Yüksek Lisans Tezi Görüntüleme

Student: Barış Metin TÜZÜNER
Supervisor: Dr. Öğr. Üyesi Oğuzhan ÇAKIR
Department: Elektrik-Elektronik Müh.
Institution: Fen Bilimleri Enstitüsü
University: Karadeniz Teknik Üniversitesi
Title of the Thesis: TIME DIFFERENCE OF ARRIVAL BASED TARGET POSITIONING WITH INTUITIVE OPTIMIZATION METHODS
Level: Yüksek Lisans
Acceptance Date: 17/11/2021
Number of Pages: 78
Registration Number: i3953
Summary:

      Precise location determination is possible using electromagnetic, acoustic, or seismic signals emanating from a target or source and spatially separated receivers. When the strength of the received signal and the ambient attenuation are known, the location circles, which are the central receivers, can be defined and the target can be located at the intersection of these circles. There is no need for transmitter-receiver or receiver-receiver synchronization in position detection with received signal strength (RSS). However, the positioning accuracy of the method is not high. When there is synchronization between the target and the receivers or when the signal emitted from the source is known on the receiving side, it is possible to determine the position of the target with the arrival times.
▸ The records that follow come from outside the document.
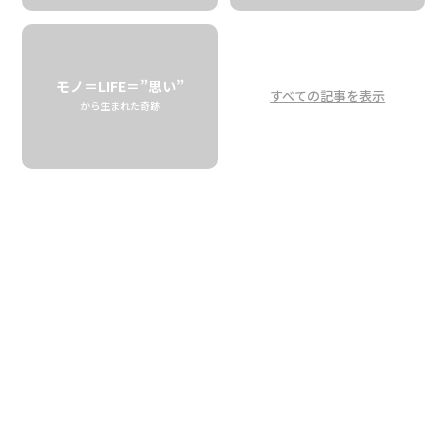
モノ＝LIFE＝”思い”
すべての記事を表示
コーヒーの可能性を広げたく
から生まれた奇跡
て。「食べるコーヒー」エスプ
レッソ・バイツ
Expanding the possibilities of coffee:
“Edible Coffee”- Espresso Bites
BIG ISLAND COFFEE
ROASTERS
01.08 thu
2026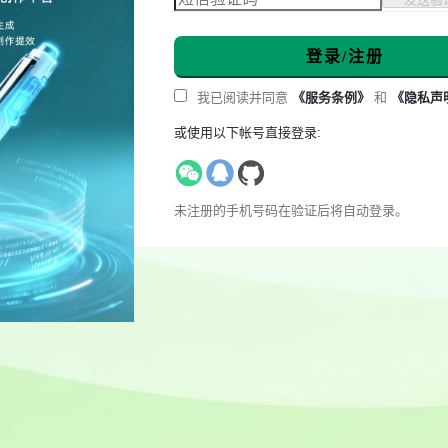
登录/注册
我已阅读并同意
《服务条例》
和
《隐私声
或使用以下帐号直接登录:
未注册的手机号码在验证后将自动登录。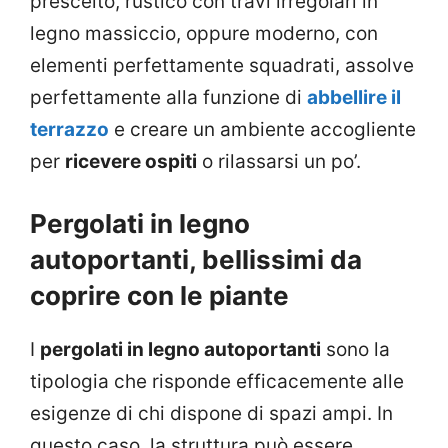
prescelto, rustico con travi irregolari in
legno massiccio, oppure moderno, con
elementi perfettamente squadrati, assolve
perfettamente alla funzione di
abbellire il
terrazzo
e creare un ambiente accogliente
per
ricevere ospiti
o rilassarsi un po’.
Pergolati in legno
autoportanti, bellissimi da
coprire con le piante
I
pergolati in legno autoportanti
sono la
tipologia che risponde efficacemente alle
esigenze di chi dispone di spazi ampi. In
questo caso, la struttura può essere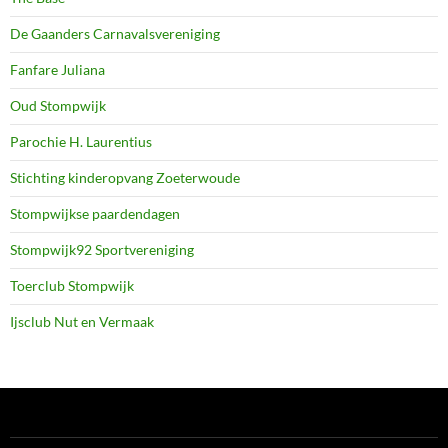
De Gaanders Carnavalsvereniging
Fanfare Juliana
Oud Stompwijk
Parochie H. Laurentius
Stichting kinderopvang Zoeterwoude
Stompwijkse paardendagen
Stompwijk92 Sportvereniging
Toerclub Stompwijk
Ijsclub Nut en Vermaak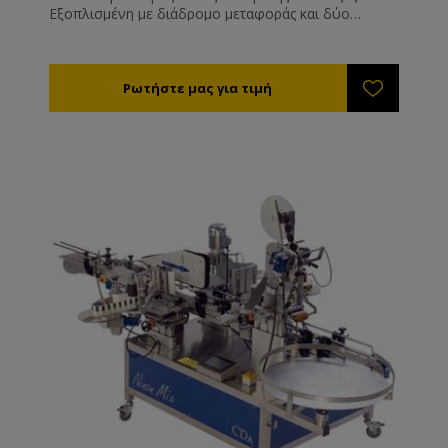
Εξοπλισμένη με διάδρομο μεταφοράς και δύο
σταθμούς για εφαρμογή μέχρι και δύο ετικετών
ταυτόχρονα. Με δυνατότητα εφαρμογής ταινίας
ασφαλείας (ενσωματωμένης στη μπροστά ή πίσω
ετικέτα). Δέχεται εκτυπωτή. Περιλαμβάνει: • Ένα
σταθμό min 5mm max180mm • Έναν δεύτερο
σταθμό min 5mm max180mm • 1 σετ ρολό 40 και
100mm • Ένα δίσκο συλλογή βάζων • Ένα ψηφιακό
πίνακα ελέγχου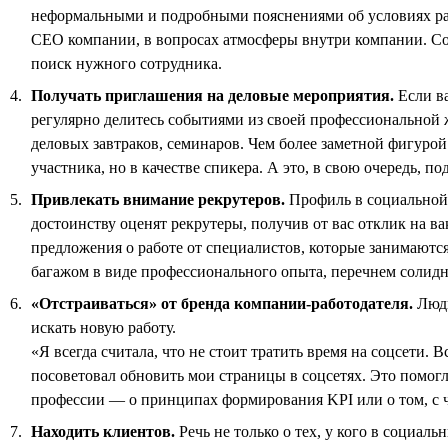
неформальными и подробными пояснениями об условиях ра
СЕО компании, в вопросах атмосферы внутри компании. Соц
поиск нужного сотрудника.
Получать приглашения на деловые мероприятия.
Если ва
регулярно делитесь событиями из своей профессиональной
деловых завтраков, семинаров. Чем более заметной фигурой
участника, но в качестве спикера. А это, в свою очередь,
Привлекать внимание рекрутеров.
Профиль в социальной 
достоинству оценят рекрутеры, получив от вас отклик на в
предложения о работе от специалистов, которые занимают
багажом в виде профессионального опыта, перечнем солидн
«Отстраиваться» от бренда компании-работодателя.
Люди
искать новую работу.
«Я всегда считала, что не стоит тратить время на соцсети.
посоветовал обновить мои страницы в соцсетях. Это помогл
профессии — о принципах формирования KPI или о том, с 
Находить клиентов.
Речь не только о тех, у кого в социаль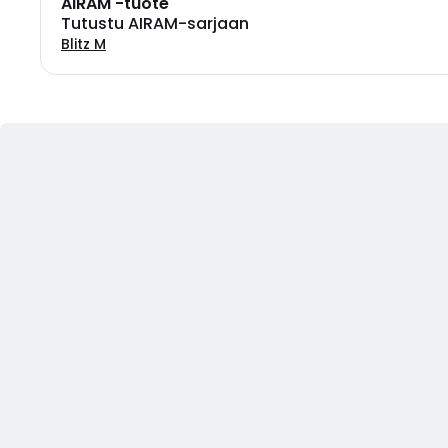
AIRAM -tuote
Tutustu AIRAM-sarjaan
Blitz M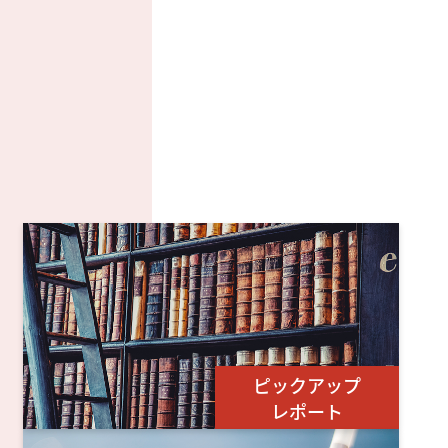
ピックアップ
レポート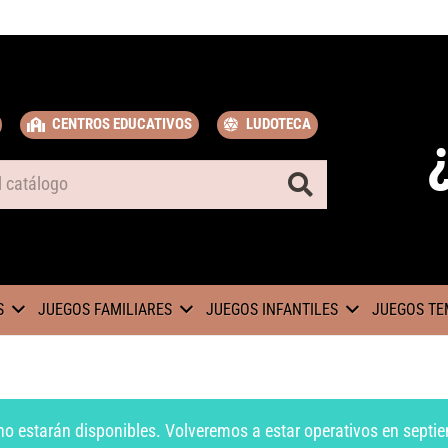
CENTROS EDUCATIVOS
LUDOTECA
S
JUEGOS FAMILIARES
JUEGOS INFANTILES
JUEGOS TE
no estarán disponibles. Volveremos a estar operativos en septie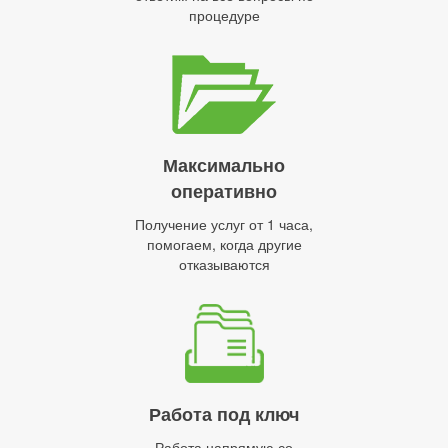
процедуре
Максимально
оперативно
Получение услуг от 1 часа,
помогаем, когда другие
отказываются
Работа под ключ
Работа напрямую со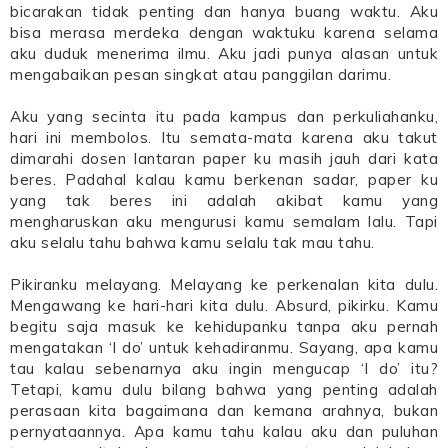
bicarakan tidak penting dan hanya buang waktu. Aku
bisa merasa merdeka dengan waktuku karena selama
aku duduk menerima ilmu. Aku jadi punya alasan untuk
mengabaikan pesan singkat atau panggilan darimu.
Aku yang secinta itu pada kampus dan perkuliahanku,
hari ini membolos. Itu semata-mata karena aku takut
dimarahi dosen lantaran paper ku masih jauh dari kata
beres. Padahal kalau kamu berkenan sadar, paper ku
yang tak beres ini adalah akibat kamu yang
mengharuskan aku mengurusi kamu semalam lalu. Tapi
aku selalu tahu bahwa kamu selalu tak mau tahu.
Pikiranku melayang. Melayang ke perkenalan kita dulu.
Mengawang ke hari-hari kita dulu. Absurd, pikirku. Kamu
begitu saja masuk ke kehidupanku tanpa aku pernah
mengatakan ‘I do’ untuk kehadiranmu. Sayang, apa kamu
tau kalau sebenarnya aku ingin mengucap ‘I do’ itu?
Tetapi, kamu dulu bilang bahwa yang penting adalah
perasaan kita bagaimana dan kemana arahnya, bukan
pernyataannya. Apa kamu tahu kalau aku dan puluhan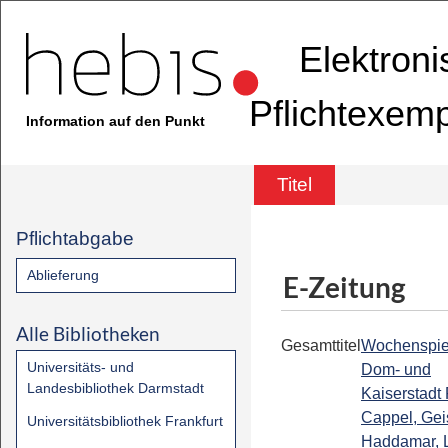
Elektron
Pflichtexem
Information auf den Punkt
Titel
Pflichtabgabe
Ablieferung
E-Zeitung
Alle Bibliotheken
Gesamttitel
Wochenspie
Universitäts- und
Dom- und
Landesbibliothek Darmstadt
Kaiserstadt F
Cappel, Gei
Universitätsbibliothek Frankfurt
Haddamar, 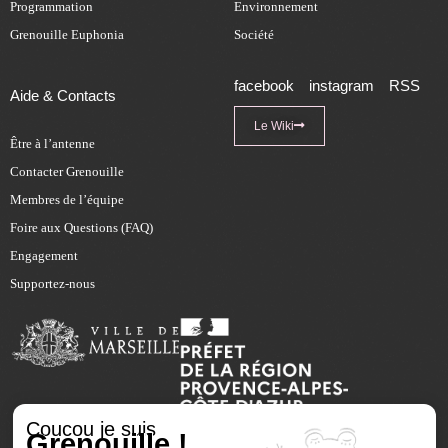
Programmation
Environnement
Grenouille Euphonia
Société
facebook
instagram
RSS
Aide & Contacts
Le Wiki
Être à l’antenne
Contacter Grenouille
Membres de l’équipe
Foire aux Questions (FAQ)
Engagement
Supportez-nous
Coucou je suis
Grenouille !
In this technique, the intersection point of the location circles with the receivers in the center gives the transmitter coordinates, as in the location determination with the ASG. The accuracy of the method is high, and it cannot be used in passive radar applications because it requires transmitter-receiver synchronization. On the other hand, target coordinates can be found passively using the time difference of arrivals (TDOA) of the emitted signal from the synchronous receivers located spatially apart from each other. In this masters thesis, the position of a fixed or moving target is passively found by using independent (spherical) and full TDOA sets based fitness functions and heuristic optimization methods. For the first time in this thesis, position detection with independent and full VZF sets was performed using krill herd optimization (KHO), and the quadratic positioning error of KHO was compared with particle swarm optimization and Cramer-Rao lower bound (CRLB). In addition, simulation studies have shown that the convergence speed of the KHO algorithm is higher than PSO, and it has been revealed that the theoretical limit (CRLB) defined for the independent TDOA set can be exceeded with KHO when the full TDOA set is used.